_Exercise instructions_. Repeat the entries exactly as they stand.

____________________

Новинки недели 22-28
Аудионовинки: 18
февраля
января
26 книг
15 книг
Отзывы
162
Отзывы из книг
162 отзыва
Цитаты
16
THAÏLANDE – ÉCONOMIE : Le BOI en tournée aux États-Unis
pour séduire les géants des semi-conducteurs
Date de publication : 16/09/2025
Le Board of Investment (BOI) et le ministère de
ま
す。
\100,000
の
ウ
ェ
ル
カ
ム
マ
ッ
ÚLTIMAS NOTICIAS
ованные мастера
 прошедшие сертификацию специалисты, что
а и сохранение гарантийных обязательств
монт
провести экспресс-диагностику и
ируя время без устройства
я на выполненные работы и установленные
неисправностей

____________________

_The answer_.
Новинки недели 22-28
Аудионовинки: 18
февраля
января
26 книг
15 книг
Отзывы
162
Отзывы из книг
162 отзыва
Цитаты
16
THAÏLANDE – ÉCONOMIE : Le BOI en tournée aux États-Unis
pour séduire les géants des semi-conducteurs
Date de publication : 16/09/2025
Le Board of Investment (BOI) et le ministère de
ま
す。
\100,000
の
ウ
ェ
ル
カ
ム
マ
ッ
ÚLTIMAS NOTICIAS
ованные мастера
 прошедшие сертификацию специалисты, что
а и сохранение гарантийных обязательств
монт
провести экспресс-диагностику и
ируя время без устройства
я на выполненные работы и установленные
неисправностей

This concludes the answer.